### WHAT TO PRODUCE
Word for word, copy the lines from the one with "root of tail: (1082, 501)" to the last line of the data below, counting both, and keep every picture out.

Bounding box coordinate data

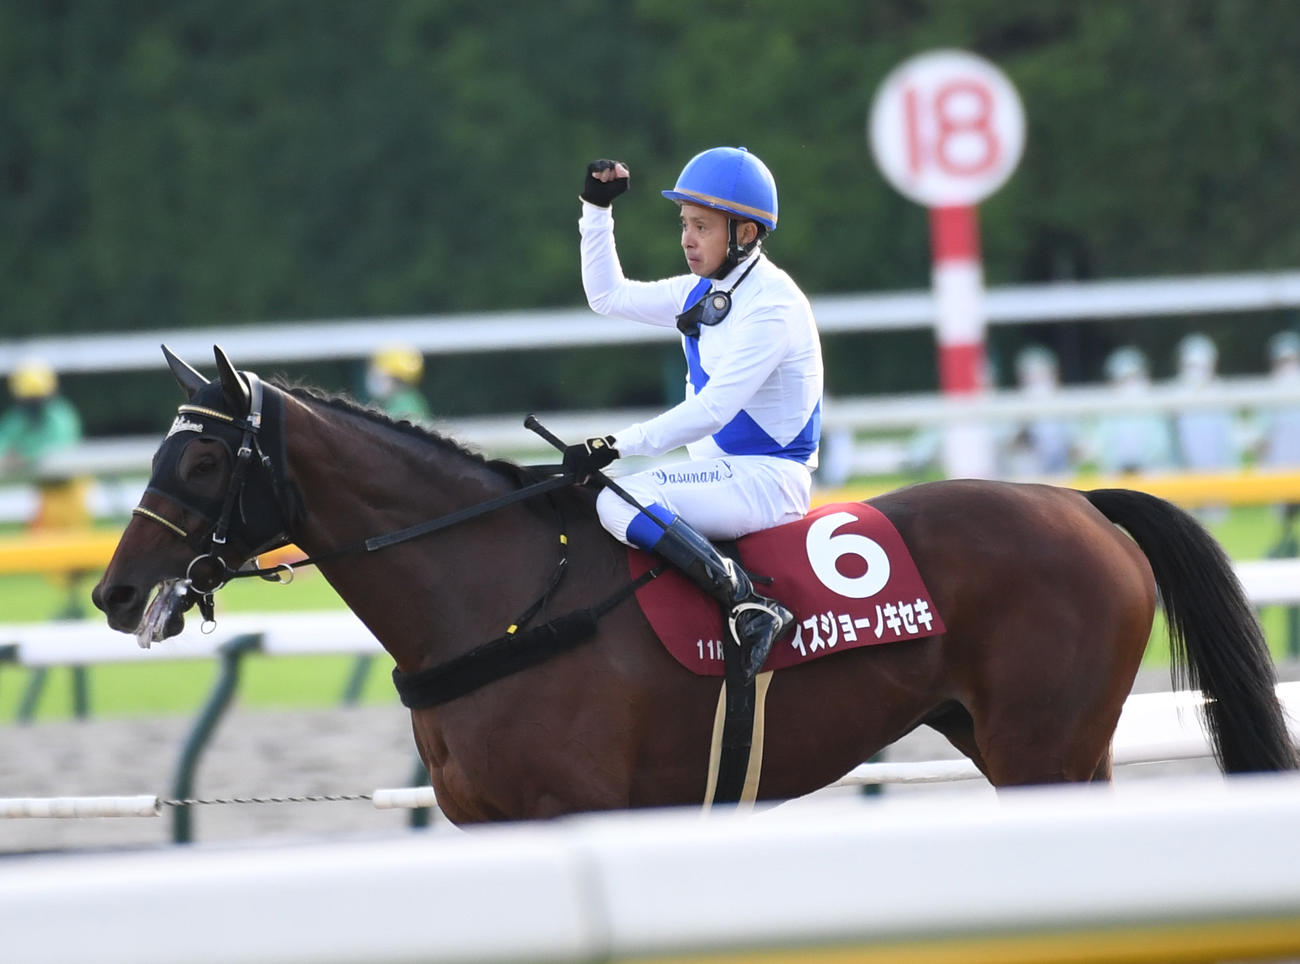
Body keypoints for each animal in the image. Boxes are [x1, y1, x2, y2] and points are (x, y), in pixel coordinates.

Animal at [93, 347, 1297, 822]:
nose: (112, 593)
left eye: (200, 464)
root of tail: (1082, 501)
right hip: (1034, 744)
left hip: (1043, 748)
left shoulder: (574, 809)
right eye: (157, 453)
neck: (500, 600)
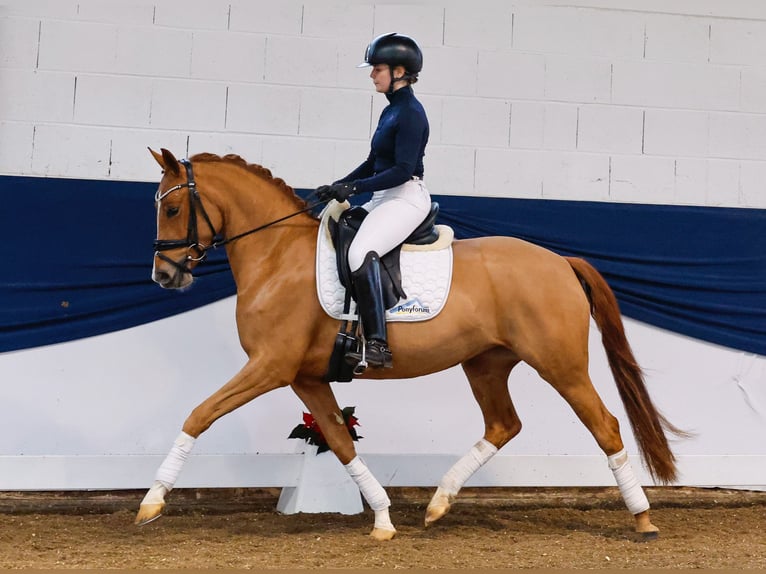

### EXERCISE RESULT
root of tail: (1082, 501)
right hip: (1034, 744)
left hip: (1043, 748)
left shoulder: (574, 809)
right eye: (157, 453)
neck: (500, 600)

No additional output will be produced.